En mêlant chronique familiale et reconstitution historique, La Cache, réalisé par Lionel Baier, propose une immersion sensible dans les événements de Mai 68 à travers les yeux d’un enfant.
Adapté du roman de Christophe Boltanski, le film retrace l’histoire de Christophe, âgé de 6 ans, qui vit chez ses grands-parents à Paris en pleine effervescence révolutionnaire.
Au fil des jours, alors que les barricades s’élèvent dans la capitale et que le pays vacille, l’enfant observe les adultes de son entourage avec une curiosité teintée d’innocence. Son oncle, propriétaire d’une galerie d’art, défend une vision esthétique du monde en pleine mutation, tandis qu’un autre membre de la famille se passionne pour les mots et leur pouvoir. L’arrière-grand-mère, immigrée d’Ukraine pendant la Seconde Guerre mondiale, porte en elle une mémoire différente des bouleversements du siècle. À travers le regard de Christophe, le spectateur découvre cette famille atypique, où les parcours singuliers s’entrechoquent avec l’histoire en marche.
Michel Blanc incarne le grand-père de Christophe, un personnage à la fois discret et marqué par son époque. Sans être autoritaire, il représente une figure rassurante, parfois dépassée par les événements. Autour de lui, la famille se divise entre engagement politique et préoccupations quotidiennes, offrant une vision nuancée des bouleversements de Mai 68.
L’une des grandes forces du film réside dans sa mise en scène soignée, qui capte avec authenticité l’atmosphère de cette période charnière de l’histoire française
Lionel Baier joue sur des techniques cinématographiques propres à l’époque, comme les coupures visibles dans le décor lors des scènes de dialogue en voiture, renforçant ainsi l’impression d’un film ancré dans les années 60. La bande-son, mêlant musiques d’époque et compositions originales, vient parfaire cette immersion.

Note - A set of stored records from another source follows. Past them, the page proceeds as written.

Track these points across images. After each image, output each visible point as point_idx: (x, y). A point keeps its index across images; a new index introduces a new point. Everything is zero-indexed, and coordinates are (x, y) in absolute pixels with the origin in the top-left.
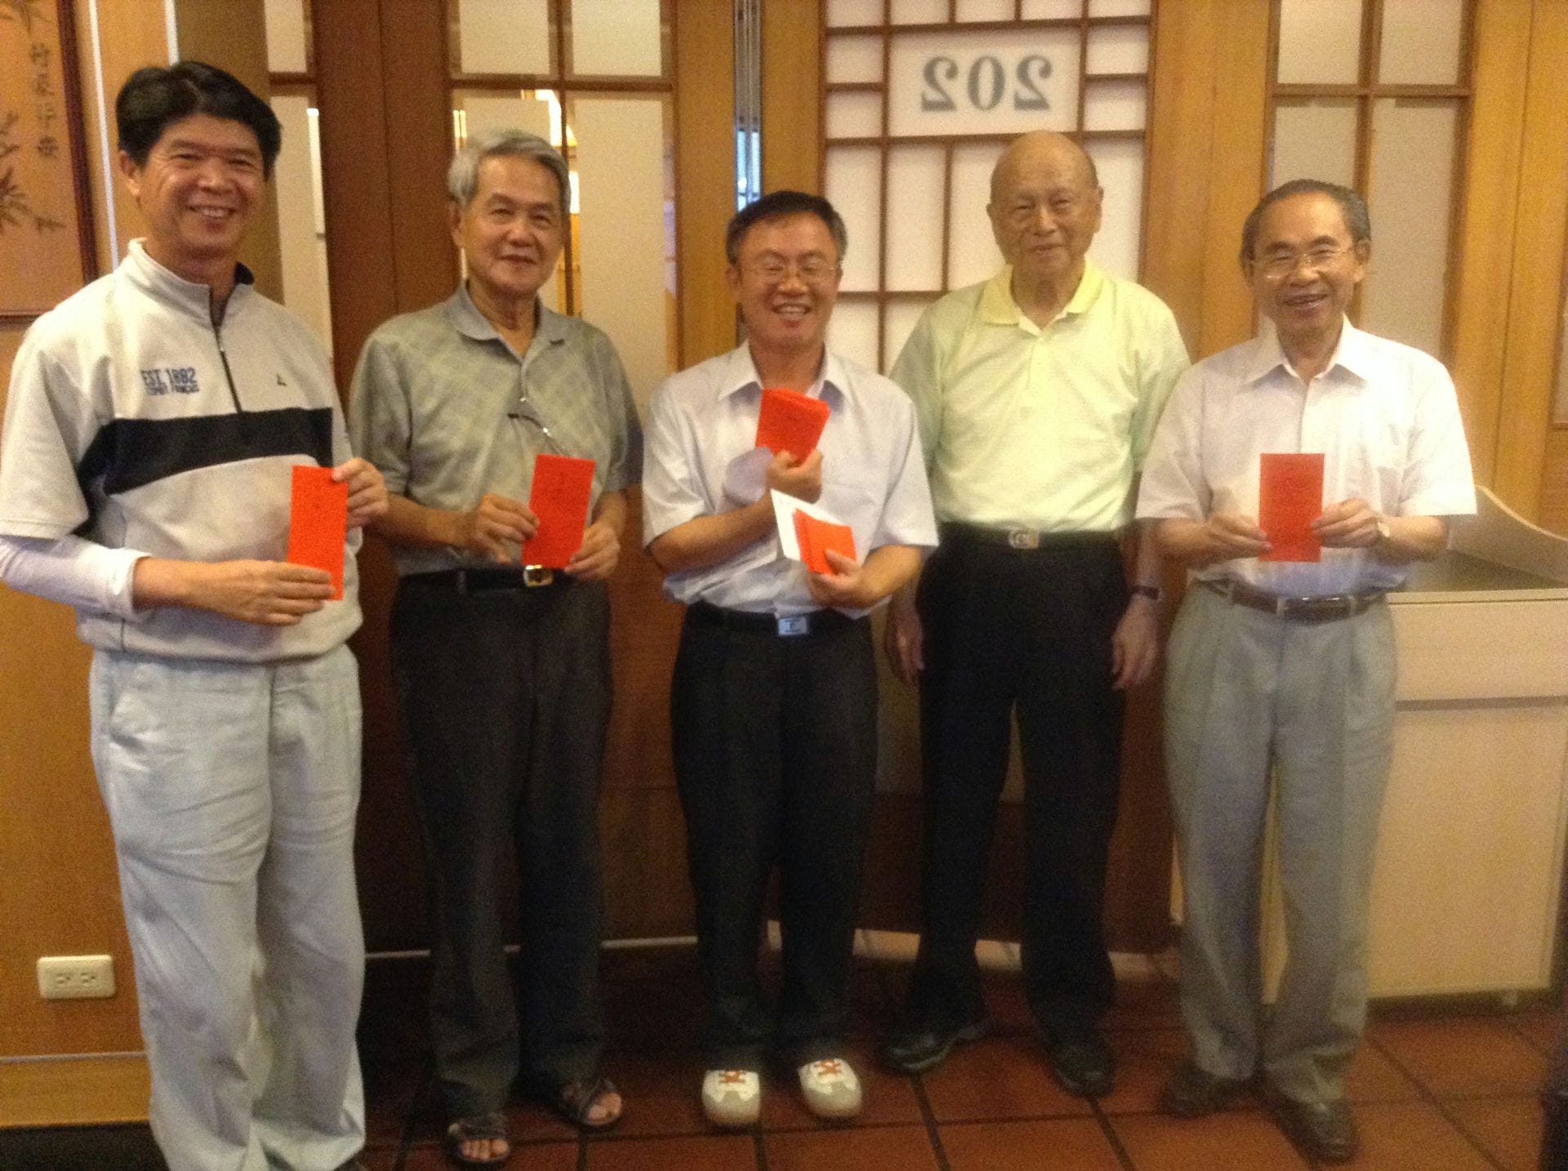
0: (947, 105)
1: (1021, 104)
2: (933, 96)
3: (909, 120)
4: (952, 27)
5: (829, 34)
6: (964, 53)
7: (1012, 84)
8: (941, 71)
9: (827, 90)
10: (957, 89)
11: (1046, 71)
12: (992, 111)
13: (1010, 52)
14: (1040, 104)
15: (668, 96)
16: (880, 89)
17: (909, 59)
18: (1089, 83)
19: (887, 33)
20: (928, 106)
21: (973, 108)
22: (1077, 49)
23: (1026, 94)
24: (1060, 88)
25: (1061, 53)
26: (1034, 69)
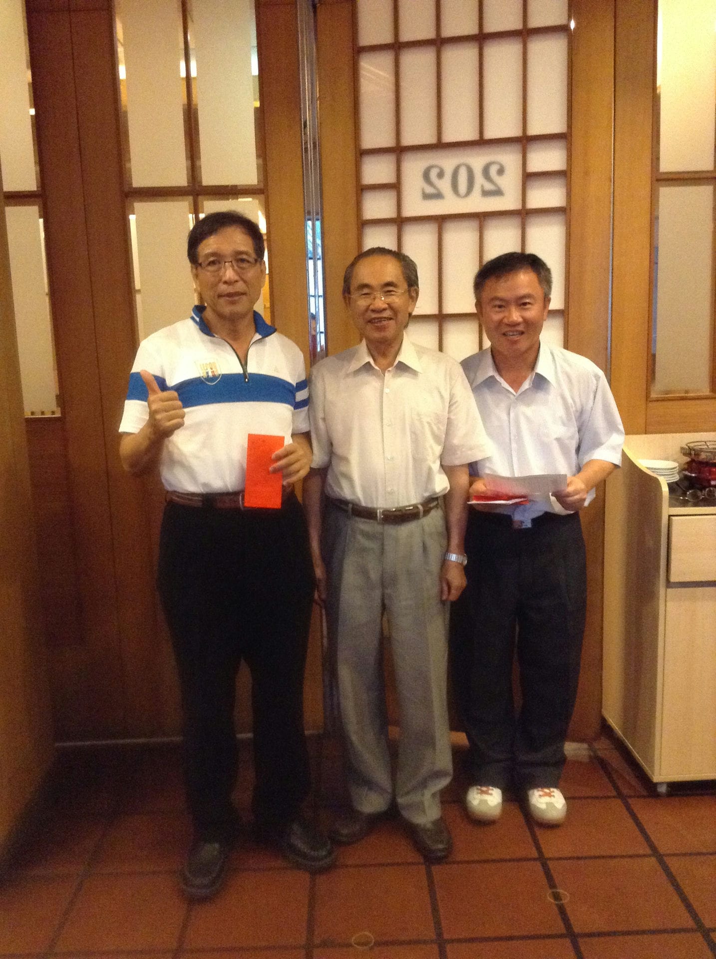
0: (438, 196)
1: (486, 193)
2: (429, 190)
3: (414, 206)
4: (440, 146)
5: (362, 153)
6: (448, 162)
7: (479, 180)
8: (433, 174)
9: (362, 189)
10: (445, 185)
11: (501, 171)
12: (466, 199)
13: (477, 160)
14: (498, 192)
15: (262, 197)
16: (396, 187)
17: (413, 167)
18: (528, 177)
19: (399, 151)
20: (427, 197)
21: (455, 196)
22: (520, 157)
23: (489, 186)
24: (510, 182)
25: (510, 159)
26: (493, 170)
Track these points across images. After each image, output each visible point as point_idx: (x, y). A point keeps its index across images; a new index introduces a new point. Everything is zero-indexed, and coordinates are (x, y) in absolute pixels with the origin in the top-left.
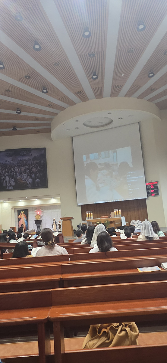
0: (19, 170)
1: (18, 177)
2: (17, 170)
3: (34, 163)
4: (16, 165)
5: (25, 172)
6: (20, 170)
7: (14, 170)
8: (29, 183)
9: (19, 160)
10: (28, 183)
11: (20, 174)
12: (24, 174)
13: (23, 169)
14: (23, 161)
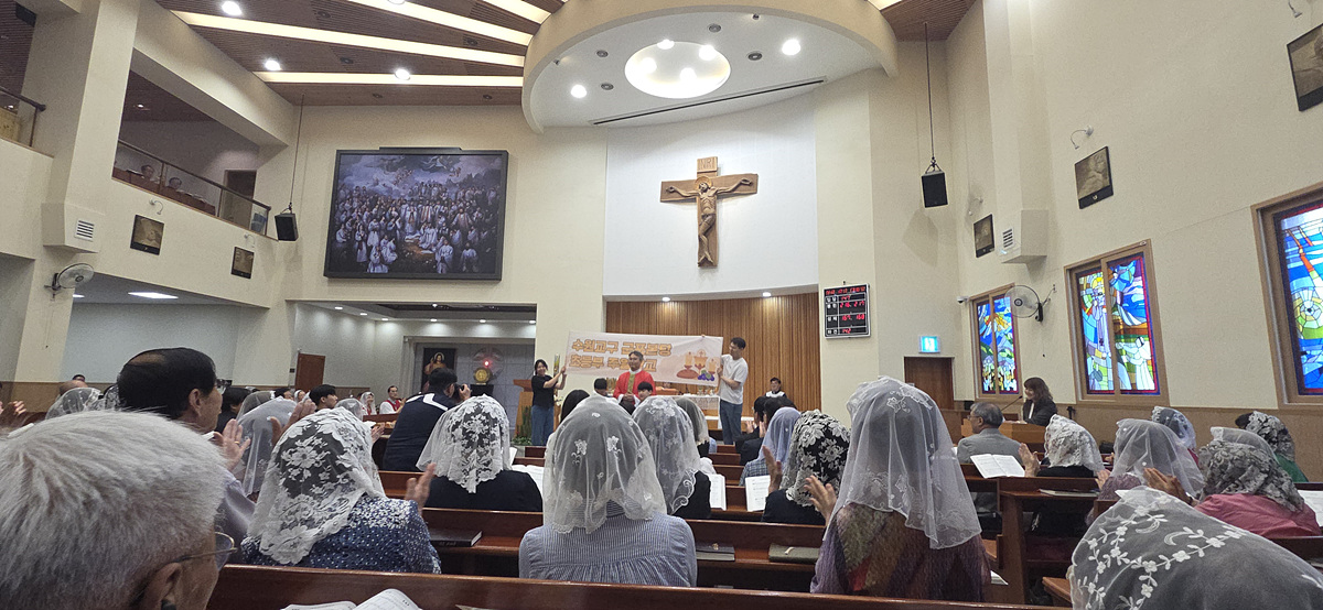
0: (415, 213)
1: (409, 238)
2: (408, 214)
3: (464, 197)
4: (407, 198)
5: (433, 224)
6: (419, 215)
7: (399, 213)
8: (443, 260)
9: (417, 184)
10: (438, 258)
11: (417, 227)
12: (428, 230)
13: (428, 212)
14: (431, 186)
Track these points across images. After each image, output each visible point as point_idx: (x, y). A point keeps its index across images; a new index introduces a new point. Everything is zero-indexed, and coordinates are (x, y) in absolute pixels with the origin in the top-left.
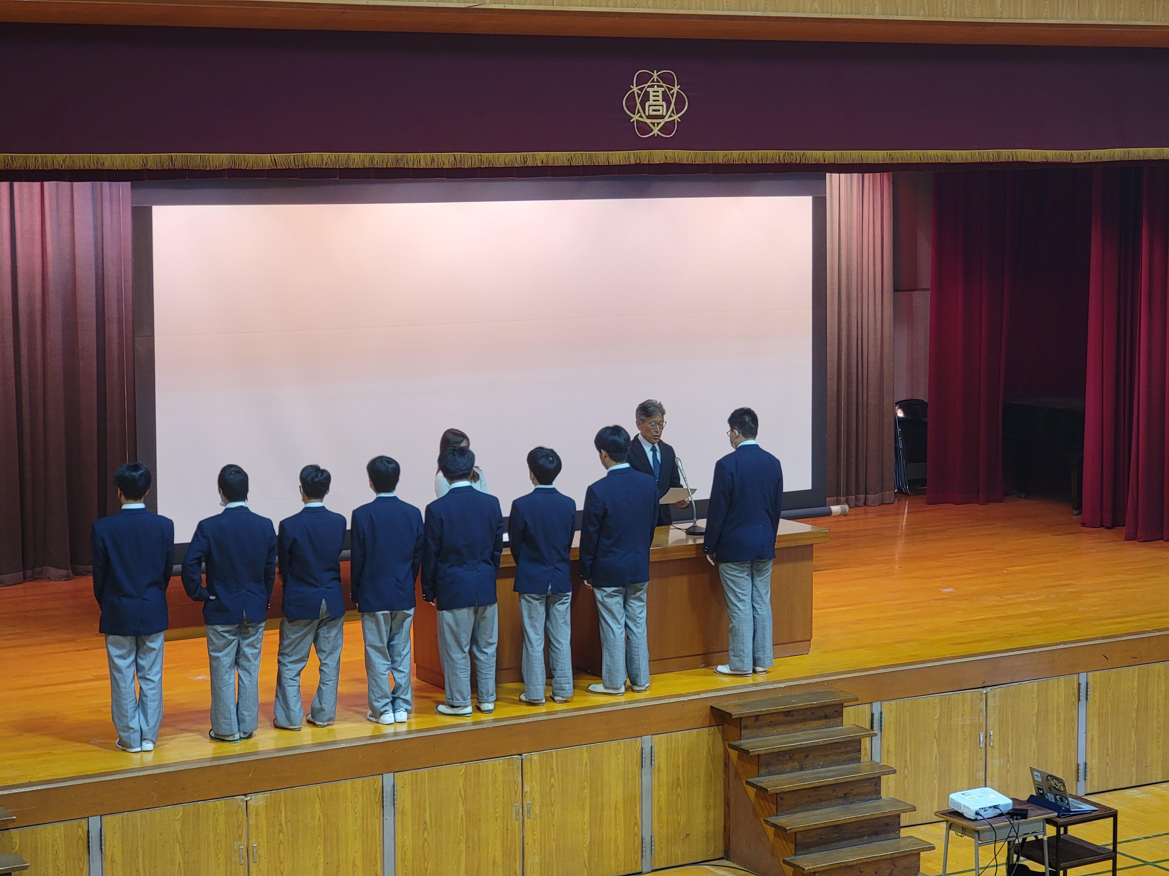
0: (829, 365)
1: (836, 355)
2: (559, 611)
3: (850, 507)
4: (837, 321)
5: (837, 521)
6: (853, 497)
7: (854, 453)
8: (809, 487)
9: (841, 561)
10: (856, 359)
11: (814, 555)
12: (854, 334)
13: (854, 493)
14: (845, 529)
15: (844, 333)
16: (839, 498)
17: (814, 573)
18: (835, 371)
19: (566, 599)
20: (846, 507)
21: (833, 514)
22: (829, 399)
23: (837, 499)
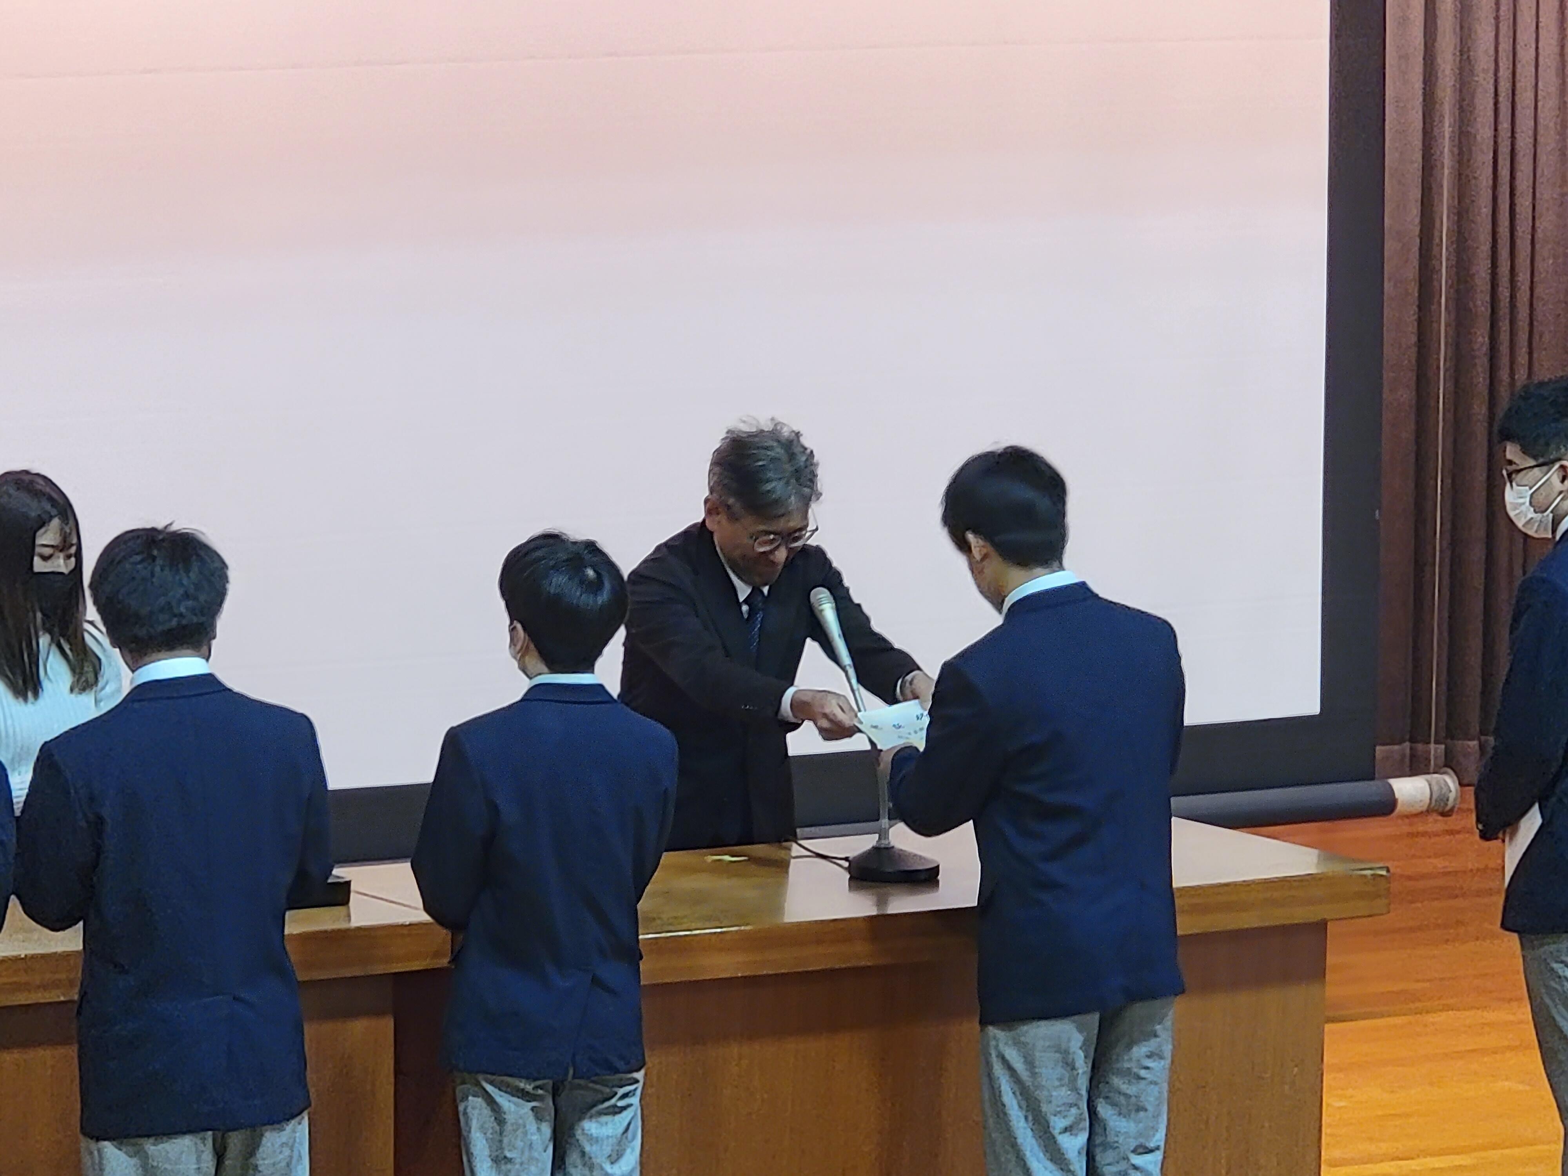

Au-delà du contexte historique, La Cache se distingue par sa capacité à explorer les dynamiques familiales sous un prisme à la fois tendre et lucide
Le film interroge la mémoire collective à travers de multiples références : les voisins accusés de collaboration, les CRS à qui un lapsus échappe, les gardes du corps de De Gaulle comparés à la Gestapo. De plus, la judéité du personnage incarné par Michel Blanc et de l’arrière-grand-mère renforce cette réflexion sur l’héritage et la transmission des traumatismes. L’ensemble est porté par des acteurs remarquables, dont l’alchimie renforce l’immersion. Leur jeu, allié à la mise en scène et aux choix narratifs, permet au spectateur de ne pas simplement observer une famille dans Mai 68, mais de vivre ces événements aux côtés des personnages, dans l’instant.
En conjuguant drame familial et fresque historique, La Cache s’impose comme une œuvre touchante et immersive, où les souvenirs d’enfance et les remous de Mai 68 se rejoignent dans un récit aussi singulier qu’émouvant. Ce film prouve une fois de plus que, même post mortem, Michel Blanc demeure une figure majeure du cinéma français.
Robin BATARD
« La Cache » de Lionel Baier, en salle depuis le 19 mars 2025. Durée : 1H30.